Document extract section start

In general, the time derivative of the constraint function (i.e. the velocity error) is of the form:
\begin{equation}
\label{velconstr}
\dot{g}=J_1 \omega_1 + J_2 \omega_2,
\end{equation}
where $J_1$ and $J_2$ are the angular Jacobians corresponding to the two bodies and we denote by $\omega$ their angular velocities. Note that I have considered that the constraint function is not time dependent; so make sure the constraint frame is not changing in time, otherwise you will have to include the time derivative of $g$ too.

I will now give the formula for the Jacobian. Keeping in mind that $J_2 = -J_1$ we have:
\begin{equation}
    J_1 = -\tfrac{1}{2}G(p_1 p) E^T(p_2).

Document extract section end
Record excerpts section start

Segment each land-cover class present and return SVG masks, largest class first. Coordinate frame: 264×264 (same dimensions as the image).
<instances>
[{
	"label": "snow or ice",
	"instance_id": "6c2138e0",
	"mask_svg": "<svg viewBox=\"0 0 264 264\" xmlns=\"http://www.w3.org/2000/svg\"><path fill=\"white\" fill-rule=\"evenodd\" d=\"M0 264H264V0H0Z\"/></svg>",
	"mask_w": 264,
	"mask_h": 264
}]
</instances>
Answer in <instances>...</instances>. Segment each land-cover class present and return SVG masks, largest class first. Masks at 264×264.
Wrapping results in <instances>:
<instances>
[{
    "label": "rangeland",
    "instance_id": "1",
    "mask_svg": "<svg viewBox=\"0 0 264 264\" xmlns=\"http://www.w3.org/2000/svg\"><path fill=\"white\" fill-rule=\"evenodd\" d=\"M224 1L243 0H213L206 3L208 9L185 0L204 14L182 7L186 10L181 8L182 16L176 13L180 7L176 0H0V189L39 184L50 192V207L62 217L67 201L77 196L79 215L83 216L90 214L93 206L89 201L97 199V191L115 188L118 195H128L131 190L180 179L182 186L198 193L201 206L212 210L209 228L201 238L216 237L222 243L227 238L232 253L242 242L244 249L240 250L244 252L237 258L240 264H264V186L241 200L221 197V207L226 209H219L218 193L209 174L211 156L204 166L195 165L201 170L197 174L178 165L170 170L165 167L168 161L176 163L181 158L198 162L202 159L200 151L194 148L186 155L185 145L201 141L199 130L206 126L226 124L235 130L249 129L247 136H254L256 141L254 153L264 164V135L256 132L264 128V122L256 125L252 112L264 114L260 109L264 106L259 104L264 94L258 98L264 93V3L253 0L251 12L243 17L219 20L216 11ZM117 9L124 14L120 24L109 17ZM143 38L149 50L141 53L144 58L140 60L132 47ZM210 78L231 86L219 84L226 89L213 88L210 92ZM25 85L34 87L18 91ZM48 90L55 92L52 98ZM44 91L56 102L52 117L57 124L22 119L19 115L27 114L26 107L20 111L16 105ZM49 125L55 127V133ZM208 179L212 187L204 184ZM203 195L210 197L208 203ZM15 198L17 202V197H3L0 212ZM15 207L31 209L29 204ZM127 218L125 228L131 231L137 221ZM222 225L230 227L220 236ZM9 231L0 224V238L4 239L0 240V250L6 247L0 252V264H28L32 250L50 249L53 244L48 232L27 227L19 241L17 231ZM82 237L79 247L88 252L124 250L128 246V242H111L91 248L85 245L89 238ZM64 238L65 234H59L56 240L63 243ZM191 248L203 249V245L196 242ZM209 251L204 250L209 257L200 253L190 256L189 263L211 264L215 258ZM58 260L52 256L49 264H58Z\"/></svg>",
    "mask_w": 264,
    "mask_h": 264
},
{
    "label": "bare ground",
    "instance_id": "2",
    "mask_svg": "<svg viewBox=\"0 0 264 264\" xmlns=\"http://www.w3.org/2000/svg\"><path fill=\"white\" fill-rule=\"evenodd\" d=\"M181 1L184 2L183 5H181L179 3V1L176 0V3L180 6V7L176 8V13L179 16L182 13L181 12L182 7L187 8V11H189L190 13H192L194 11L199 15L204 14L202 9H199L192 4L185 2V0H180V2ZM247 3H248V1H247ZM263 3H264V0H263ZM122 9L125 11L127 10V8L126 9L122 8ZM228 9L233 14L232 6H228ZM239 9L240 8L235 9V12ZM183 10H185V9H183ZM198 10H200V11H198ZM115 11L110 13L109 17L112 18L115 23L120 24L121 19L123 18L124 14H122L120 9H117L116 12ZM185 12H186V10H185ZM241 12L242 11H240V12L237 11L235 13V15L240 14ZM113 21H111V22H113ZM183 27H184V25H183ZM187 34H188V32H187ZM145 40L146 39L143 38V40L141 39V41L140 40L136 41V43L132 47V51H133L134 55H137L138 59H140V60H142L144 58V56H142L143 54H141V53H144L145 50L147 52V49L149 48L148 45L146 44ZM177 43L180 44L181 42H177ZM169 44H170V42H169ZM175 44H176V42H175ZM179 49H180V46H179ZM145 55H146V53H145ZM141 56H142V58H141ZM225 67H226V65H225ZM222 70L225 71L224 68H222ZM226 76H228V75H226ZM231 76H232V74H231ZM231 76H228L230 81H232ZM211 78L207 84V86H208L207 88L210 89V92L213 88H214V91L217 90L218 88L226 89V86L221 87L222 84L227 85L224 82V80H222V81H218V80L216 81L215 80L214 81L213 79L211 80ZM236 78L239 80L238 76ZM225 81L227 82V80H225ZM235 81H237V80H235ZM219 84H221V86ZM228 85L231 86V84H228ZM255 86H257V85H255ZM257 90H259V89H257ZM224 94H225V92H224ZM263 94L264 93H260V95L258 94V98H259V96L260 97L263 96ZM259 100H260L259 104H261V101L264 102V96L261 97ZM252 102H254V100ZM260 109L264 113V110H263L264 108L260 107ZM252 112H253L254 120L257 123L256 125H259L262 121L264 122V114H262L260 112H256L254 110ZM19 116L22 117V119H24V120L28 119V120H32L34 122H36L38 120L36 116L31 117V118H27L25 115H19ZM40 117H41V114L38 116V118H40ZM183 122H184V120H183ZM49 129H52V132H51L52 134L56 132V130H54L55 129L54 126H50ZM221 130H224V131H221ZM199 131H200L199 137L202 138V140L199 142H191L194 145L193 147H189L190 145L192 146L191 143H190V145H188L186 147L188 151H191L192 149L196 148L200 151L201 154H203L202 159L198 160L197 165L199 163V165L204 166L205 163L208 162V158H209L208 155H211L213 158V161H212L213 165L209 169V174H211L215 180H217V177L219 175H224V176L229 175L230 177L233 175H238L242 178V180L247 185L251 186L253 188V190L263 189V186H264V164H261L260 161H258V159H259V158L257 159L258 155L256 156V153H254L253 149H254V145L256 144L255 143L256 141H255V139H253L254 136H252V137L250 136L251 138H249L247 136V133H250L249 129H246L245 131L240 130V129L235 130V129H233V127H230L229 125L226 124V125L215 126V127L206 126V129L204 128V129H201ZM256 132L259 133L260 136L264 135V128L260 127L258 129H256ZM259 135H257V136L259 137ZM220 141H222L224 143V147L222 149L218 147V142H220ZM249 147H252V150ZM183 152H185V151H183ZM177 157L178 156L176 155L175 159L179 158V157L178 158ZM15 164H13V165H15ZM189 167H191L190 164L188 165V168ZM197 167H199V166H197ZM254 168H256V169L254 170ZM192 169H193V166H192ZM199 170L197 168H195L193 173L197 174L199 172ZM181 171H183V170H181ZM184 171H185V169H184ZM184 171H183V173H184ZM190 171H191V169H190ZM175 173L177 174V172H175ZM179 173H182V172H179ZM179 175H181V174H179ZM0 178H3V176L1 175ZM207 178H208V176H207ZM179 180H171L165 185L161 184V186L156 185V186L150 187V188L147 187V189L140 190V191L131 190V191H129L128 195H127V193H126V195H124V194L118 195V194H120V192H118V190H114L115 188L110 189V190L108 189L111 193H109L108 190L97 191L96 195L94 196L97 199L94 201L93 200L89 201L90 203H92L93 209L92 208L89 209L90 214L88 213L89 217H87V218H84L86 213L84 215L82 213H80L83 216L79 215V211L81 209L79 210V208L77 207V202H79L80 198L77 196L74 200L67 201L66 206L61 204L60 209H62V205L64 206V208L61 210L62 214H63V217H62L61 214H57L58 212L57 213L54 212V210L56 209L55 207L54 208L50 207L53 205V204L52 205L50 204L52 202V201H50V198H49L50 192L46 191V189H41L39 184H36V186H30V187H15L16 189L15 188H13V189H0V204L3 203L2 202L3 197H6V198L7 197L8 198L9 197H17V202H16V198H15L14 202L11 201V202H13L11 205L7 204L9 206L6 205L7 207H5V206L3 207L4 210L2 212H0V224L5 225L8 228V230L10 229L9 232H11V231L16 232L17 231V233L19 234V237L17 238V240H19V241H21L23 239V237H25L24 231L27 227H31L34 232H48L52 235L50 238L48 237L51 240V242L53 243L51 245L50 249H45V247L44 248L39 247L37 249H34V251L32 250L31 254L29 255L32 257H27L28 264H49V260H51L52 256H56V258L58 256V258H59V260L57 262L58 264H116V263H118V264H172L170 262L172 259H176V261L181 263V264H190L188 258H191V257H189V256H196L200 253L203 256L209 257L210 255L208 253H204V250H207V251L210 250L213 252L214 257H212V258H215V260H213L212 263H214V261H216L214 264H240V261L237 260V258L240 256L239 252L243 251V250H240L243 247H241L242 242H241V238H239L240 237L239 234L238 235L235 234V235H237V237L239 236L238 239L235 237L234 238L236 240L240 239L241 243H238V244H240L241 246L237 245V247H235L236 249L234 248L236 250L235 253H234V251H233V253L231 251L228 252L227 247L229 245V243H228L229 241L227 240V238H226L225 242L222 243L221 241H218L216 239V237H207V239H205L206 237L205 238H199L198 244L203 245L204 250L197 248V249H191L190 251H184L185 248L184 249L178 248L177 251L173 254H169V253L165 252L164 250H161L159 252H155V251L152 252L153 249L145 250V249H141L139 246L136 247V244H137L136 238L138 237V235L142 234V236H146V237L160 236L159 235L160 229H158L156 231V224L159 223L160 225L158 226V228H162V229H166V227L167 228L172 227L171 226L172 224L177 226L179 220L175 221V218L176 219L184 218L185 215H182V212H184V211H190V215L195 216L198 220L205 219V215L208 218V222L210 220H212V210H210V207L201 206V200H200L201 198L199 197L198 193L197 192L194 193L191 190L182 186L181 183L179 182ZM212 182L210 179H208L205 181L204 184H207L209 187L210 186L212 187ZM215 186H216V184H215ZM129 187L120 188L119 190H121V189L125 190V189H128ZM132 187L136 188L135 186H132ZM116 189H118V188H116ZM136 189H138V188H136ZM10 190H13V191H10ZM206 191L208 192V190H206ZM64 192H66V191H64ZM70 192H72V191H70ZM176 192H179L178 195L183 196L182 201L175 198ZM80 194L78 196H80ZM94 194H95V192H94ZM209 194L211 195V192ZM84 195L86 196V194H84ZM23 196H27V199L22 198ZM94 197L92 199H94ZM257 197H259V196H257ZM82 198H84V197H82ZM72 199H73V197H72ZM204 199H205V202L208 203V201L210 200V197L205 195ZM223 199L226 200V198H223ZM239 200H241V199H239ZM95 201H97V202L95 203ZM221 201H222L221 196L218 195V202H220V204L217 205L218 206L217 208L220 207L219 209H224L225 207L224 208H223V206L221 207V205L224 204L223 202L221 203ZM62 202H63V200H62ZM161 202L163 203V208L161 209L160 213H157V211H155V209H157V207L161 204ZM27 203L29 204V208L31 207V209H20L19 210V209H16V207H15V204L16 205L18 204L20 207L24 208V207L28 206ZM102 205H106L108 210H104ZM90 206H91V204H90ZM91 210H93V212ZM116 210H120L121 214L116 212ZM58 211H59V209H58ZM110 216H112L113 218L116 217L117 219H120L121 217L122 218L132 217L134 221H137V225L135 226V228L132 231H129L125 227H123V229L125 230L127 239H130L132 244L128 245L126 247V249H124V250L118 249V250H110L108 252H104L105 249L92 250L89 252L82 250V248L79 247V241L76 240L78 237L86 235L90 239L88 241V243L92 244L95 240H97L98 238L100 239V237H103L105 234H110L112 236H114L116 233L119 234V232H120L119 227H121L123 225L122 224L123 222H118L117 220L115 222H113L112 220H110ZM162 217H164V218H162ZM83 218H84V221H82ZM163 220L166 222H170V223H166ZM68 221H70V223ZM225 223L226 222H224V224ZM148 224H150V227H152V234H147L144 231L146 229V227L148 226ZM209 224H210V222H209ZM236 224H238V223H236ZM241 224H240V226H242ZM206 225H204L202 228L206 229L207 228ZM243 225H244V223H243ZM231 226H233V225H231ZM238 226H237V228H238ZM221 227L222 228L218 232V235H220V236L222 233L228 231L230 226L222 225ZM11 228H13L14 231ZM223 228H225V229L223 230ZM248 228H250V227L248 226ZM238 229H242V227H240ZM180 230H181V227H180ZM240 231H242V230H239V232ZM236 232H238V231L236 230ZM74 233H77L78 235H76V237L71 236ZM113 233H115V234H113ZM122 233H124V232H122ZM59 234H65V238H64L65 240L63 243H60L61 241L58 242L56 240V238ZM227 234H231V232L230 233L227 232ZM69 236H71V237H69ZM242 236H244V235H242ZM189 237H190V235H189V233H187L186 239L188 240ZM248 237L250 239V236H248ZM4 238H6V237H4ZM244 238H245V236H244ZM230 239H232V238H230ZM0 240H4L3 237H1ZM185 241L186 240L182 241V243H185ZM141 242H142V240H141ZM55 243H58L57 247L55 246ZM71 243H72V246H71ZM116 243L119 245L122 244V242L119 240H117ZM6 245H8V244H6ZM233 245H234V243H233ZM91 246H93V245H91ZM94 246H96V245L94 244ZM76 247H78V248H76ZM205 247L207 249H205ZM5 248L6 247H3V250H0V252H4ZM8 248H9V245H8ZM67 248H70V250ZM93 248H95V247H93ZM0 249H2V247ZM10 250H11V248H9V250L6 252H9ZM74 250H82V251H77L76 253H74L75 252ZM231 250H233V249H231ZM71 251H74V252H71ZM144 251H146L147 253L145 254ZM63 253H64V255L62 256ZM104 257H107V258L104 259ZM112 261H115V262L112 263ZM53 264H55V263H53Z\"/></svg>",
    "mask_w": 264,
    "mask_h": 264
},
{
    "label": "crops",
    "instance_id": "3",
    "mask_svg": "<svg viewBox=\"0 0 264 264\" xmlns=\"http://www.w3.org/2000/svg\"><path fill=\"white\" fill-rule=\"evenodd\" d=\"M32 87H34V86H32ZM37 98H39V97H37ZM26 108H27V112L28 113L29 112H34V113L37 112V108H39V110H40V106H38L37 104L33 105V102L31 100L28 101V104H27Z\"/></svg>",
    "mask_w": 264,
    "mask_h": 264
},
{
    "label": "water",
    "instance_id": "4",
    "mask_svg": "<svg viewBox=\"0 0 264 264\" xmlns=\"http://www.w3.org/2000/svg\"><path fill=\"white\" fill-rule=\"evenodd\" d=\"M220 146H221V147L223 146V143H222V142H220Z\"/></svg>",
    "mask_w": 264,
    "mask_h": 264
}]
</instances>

Record excerpts section end

Task 1: In one to three sentences, explain why the constraint excerpt says the constraint frame must not change in time.
Task 2: Write out the part of the constraint excerpt that begins at the words "In general, the" and stops after the words "of $g$ too.".
The entries are separate material and have no connection to the constraint excerpt above.

Written reply 1: The velocity-error formula in the excerpt was written on the assumption that the constraint function is not time dependent. If the constraint frame changes in time, the time derivative of $g$ would also have to be included.

Written reply 2:
In general, the time derivative of the constraint function (i.e. the velocity error) is of the form:
\begin{equation}
\label{velconstr}
\dot{g}=J_1 \omega_1 + J_2 \omega_2,
\end{equation}
where $J_1$ and $J_2$ are the angular Jacobians corresponding to the two bodies and we denote by $\omega$ their angular velocities. Note that I have considered that the constraint function is not time dependent; so make sure the constraint frame is not changing in time, otherwise you will have to include the time derivative of $g$ too.